Le Centre Civique est l’expression minérale des rôles de Ceausescu - Président de la République Socialiste de Roumanie, Premier Secrétaire du Parti Communiste, Chef suprême des armées, guide spirituel de la nation roumaine. L’homme est partout. Dans le Palais du Peuple, en premier lieu, où toutes les activités et les fonctions de l’Etat sont centralisées : activité politique - Gouvernement et Conseil d’Etat -, idéologique - le Comité Central -, et administrative - les étages non nobles réservés à l’administration. Les trois corps de la bâtisse consacrés à la direction du pays jouxtent les appartements privés du couple, ainsi rien ne marque la séparation entre activités politiques et domaine privé.
L’omniprésence ne se cantonne pas uniquement au Palais du Peuple, mais à l’ensemble de la zone, les appendices de pouvoir étant disséminés dans tous les bâtiments. Le Palais des Sciences, quant à lui, est la version moins grandiloquente de cette expression du pouvoir réservée à Elena Ceausescu. La réputation d’Elena en tant « scientifique de renommée internationale » et son rôle dans la direction des affaires du pays, loin de n’être qu’une simple présence décorative, nécessitaient qu’un bâtiment lui soit entièrement réservé.
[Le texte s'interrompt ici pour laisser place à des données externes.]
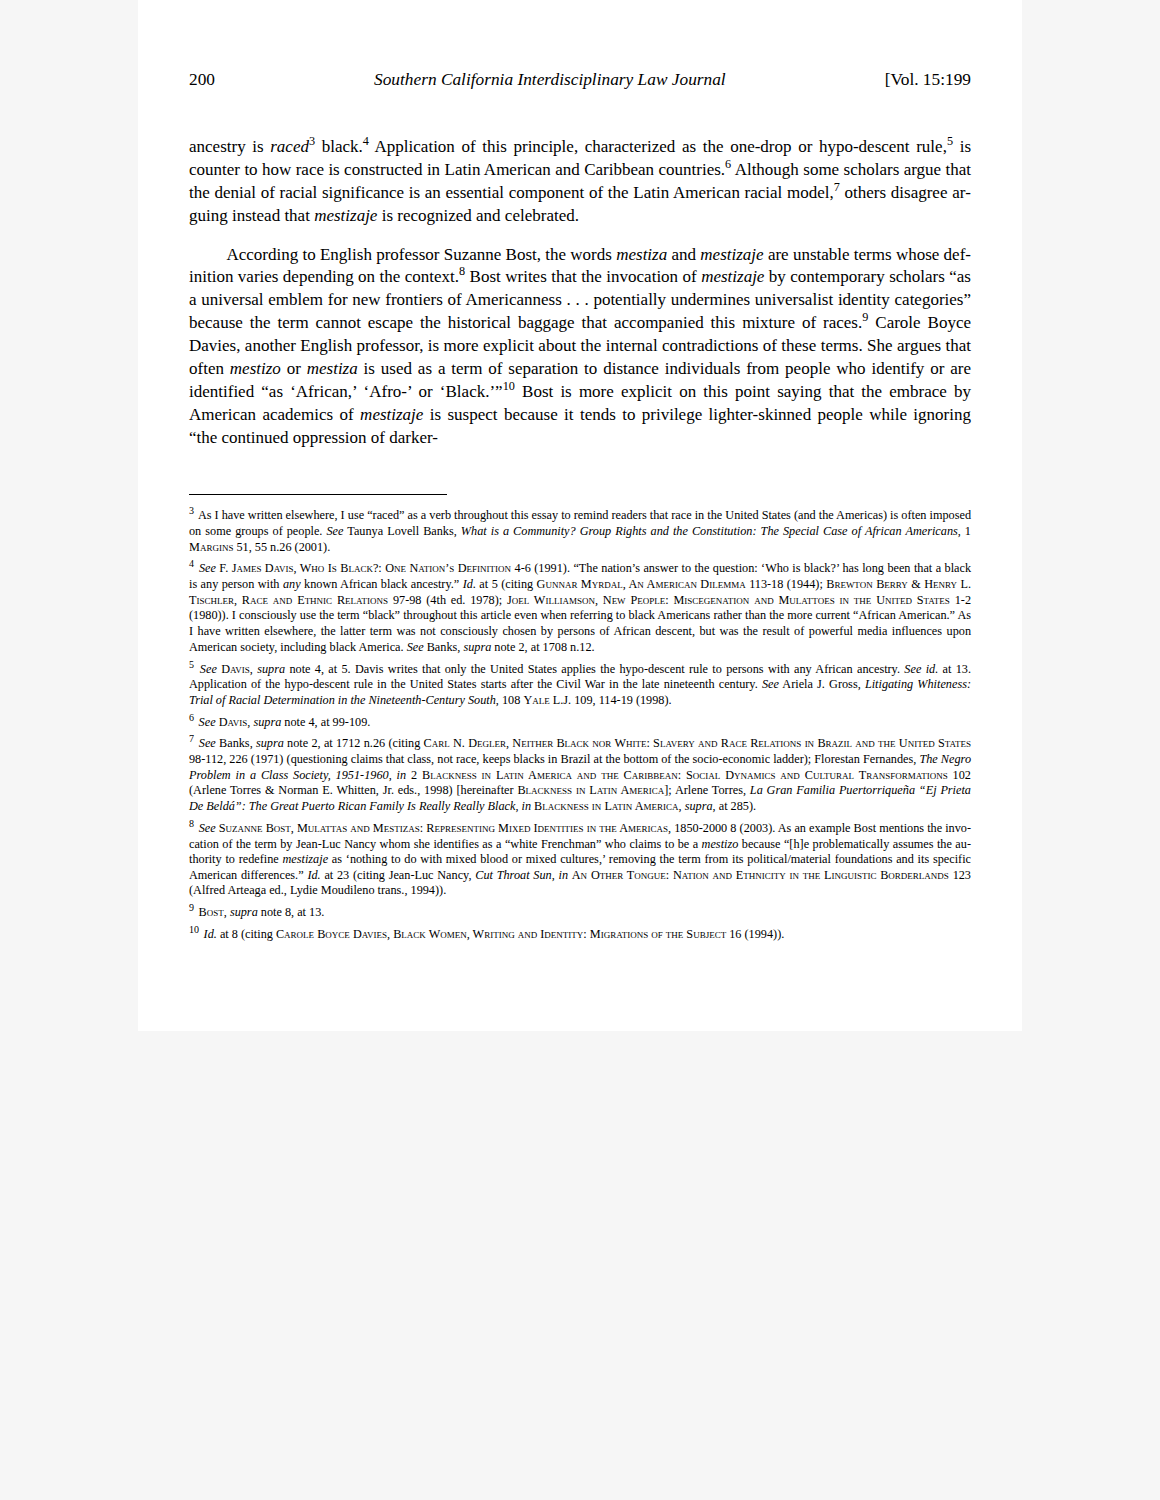200 Southern California Interdisciplinary Law Journal [Vol. 15:199
ancestry is raced3 black.4 Application of this principle, characterized as the one-drop or hypo-descent rule,5 is counter to how race is constructed in Latin American and Caribbean countries.6 Although some scholars argue that the denial of racial significance is an essential component of the Latin American racial model,7 others disagree arguing instead that mestizaje is recognized and celebrated.
According to English professor Suzanne Bost, the words mestiza and mestizaje are unstable terms whose definition varies depending on the context.8 Bost writes that the invocation of mestizaje by contemporary scholars “as a universal emblem for new frontiers of Americanness . . . potentially undermines universalist identity categories” because the term cannot escape the historical baggage that accompanied this mixture of races.9 Carole Boyce Davies, another English professor, is more explicit about the internal contradictions of these terms. She argues that often mestizo or mestiza is used as a term of separation to distance individuals from people who identify or are identified “as ‘African,’ ‘Afro-’ or ‘Black.’”10 Bost is more explicit on this point saying that the embrace by American academics of mestizaje is suspect because it tends to privilege lighter-skinned people while ignoring “the continued oppression of darker-
3 As I have written elsewhere, I use “raced” as a verb throughout this essay to remind readers that race in the United States (and the Americas) is often imposed on some groups of people. See Taunya Lovell Banks, What is a Community? Group Rights and the Constitution: The Special Case of African Americans, 1 Margins 51, 55 n.26 (2001).
4 See F. James Davis, Who Is Black?: One Nation’s Definition 4-6 (1991). “The nation’s answer to the question: ‘Who is black?’ has long been that a black is any person with any known African black ancestry.” Id. at 5 (citing Gunnar Myrdal, An American Dilemma 113-18 (1944); Brewton Berry & Henry L. Tischler, Race and Ethnic Relations 97-98 (4th ed. 1978); Joel Williamson, New People: Miscegenation and Mulattoes in the United States 1-2 (1980)). I consciously use the term “black” throughout this article even when referring to black Americans rather than the more current “African American.” As I have written elsewhere, the latter term was not consciously chosen by persons of African descent, but was the result of powerful media influences upon American society, including black America. See Banks, supra note 2, at 1708 n.12.
5 See Davis, supra note 4, at 5. Davis writes that only the United States applies the hypo-descent rule to persons with any African ancestry. See id. at 13. Application of the hypo-descent rule in the United States starts after the Civil War in the late nineteenth century. See Ariela J. Gross, Litigating Whiteness: Trial of Racial Determination in the Nineteenth-Century South, 108 Yale L.J. 109, 114-19 (1998).
6 See Davis, supra note 4, at 99-109.
7 See Banks, supra note 2, at 1712 n.26 (citing Carl N. Degler, Neither Black nor White: Slavery and Race Relations in Brazil and the United States 98-112, 226 (1971) (questioning claims that class, not race, keeps blacks in Brazil at the bottom of the socio-economic ladder); Florestan Fernandes, The Negro Problem in a Class Society, 1951-1960, in 2 Blackness in Latin America and the Caribbean: Social Dynamics and Cultural Transformations 102 (Arlene Torres & Norman E. Whitten, Jr. eds., 1998) [hereinafter Blackness in Latin America]; Arlene Torres, La Gran Familia Puertorriqueña “Ej Prieta De Beldá”: The Great Puerto Rican Family Is Really Really Black, in Blackness in Latin America, supra, at 285).
8 See Suzanne Bost, Mulattas and Mestizas: Representing Mixed Identities in the Americas, 1850-2000 8 (2003). As an example Bost mentions the invocation of the term by Jean-Luc Nancy whom she identifies as a “white Frenchman” who claims to be a mestizo because “[h]e problematically assumes the authority to redefine mestizaje as ‘nothing to do with mixed blood or mixed cultures,’ removing the term from its political/material foundations and its specific American differences.” Id. at 23 (citing Jean-Luc Nancy, Cut Throat Sun, in An Other Tongue: Nation and Ethnicity in the Linguistic Borderlands 123 (Alfred Arteaga ed., Lydie Moudileno trans., 1994)).
9 Bost, supra note 8, at 13.
10 Id. at 8 (citing Carole Boyce Davies, Black Women, Writing and Identity: Migrations of the Subject 16 (1994)).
Le Centre Civique dans sa globalité exprime au mieux « l’époque Ceausescu », selon la phraséologie en vigueur, et transpire la présence du couple par tous ces recoins. Dans ces conditions quelles sont les possibilités de s’approprier un espace qui est déjà pleinement occupé ?
Mais l’omniprésence ne se cantonne pas uniquement à ce quartier. Il n’est pas rare que des voies de circulation soient réquisitionnées en attendant l’hypothétique passage d’une voiture officielle. Le quartier de Primavara327 (printemps) est interdit d’accès à toute personne n’y résidant pas. Le Palais de Cotroceni et son jardin proche du jardin botanique, apprécié par les enfants, est réquisitionné pour le couple et leurs hôtes d’honneur.
En dehors de Bucarest, le site de Snagov est la scène des déplacements et des séjours des membres du pouvoir. A Sinaia, ville d’eau et principale station de ski du pays, le château jusqu’alors ouvert aux visiteurs est, depuis le début des années 70, une résidence privé des Ceausescu. Le Palais Mogosoaia, situé à une dizaine de kilomètres de Bucarest, abritait un musée d’art féodal, il est réapproprié par le pouvoir.
Au détour de l’évocation de ces divers lieux émerge une géographie urbaine du pouvoir qui manifeste la privatisation de certains lieux auparavant destinés à un
usage public et détournés au profit de leur utilisation par un seul groupe. En plus des destructions massives (environ 15 000 bâtiments), les Bucarestois se voient de plus en plus dépossédés d’espaces, de lieux ou d’édifices de leur univers urbain. Au-delà, cette nouvelle géographie urbaine met en exergue la nouvelle nature de l’espace dans laquelle la hiérarchie sociale est bouleversée. Une partie du centre ville, détruit et réaffecté à un autre usage, est soustrait aux pratiques urbaines quotidiennes (circuler, habiter, se divertir) poussant les Bucarestois à se replier sur la périphérie, précisément là où on les a « répartis ». La construction du Centre Civique a engendré une destruction tout autant matérielle que symbolique des éléments qui rendent possible la communauté. Dans une centralité absolue, le Palais du Parlement trône dans un silence éloquent, dominant non seulement la ville mais aussi tous les rapports sociaux.
Ce quartier situé au nord de la ville dans lequel les Ceausescu possédaient une maison ainsi qu’une grande partie des membres de la Nomenklatura.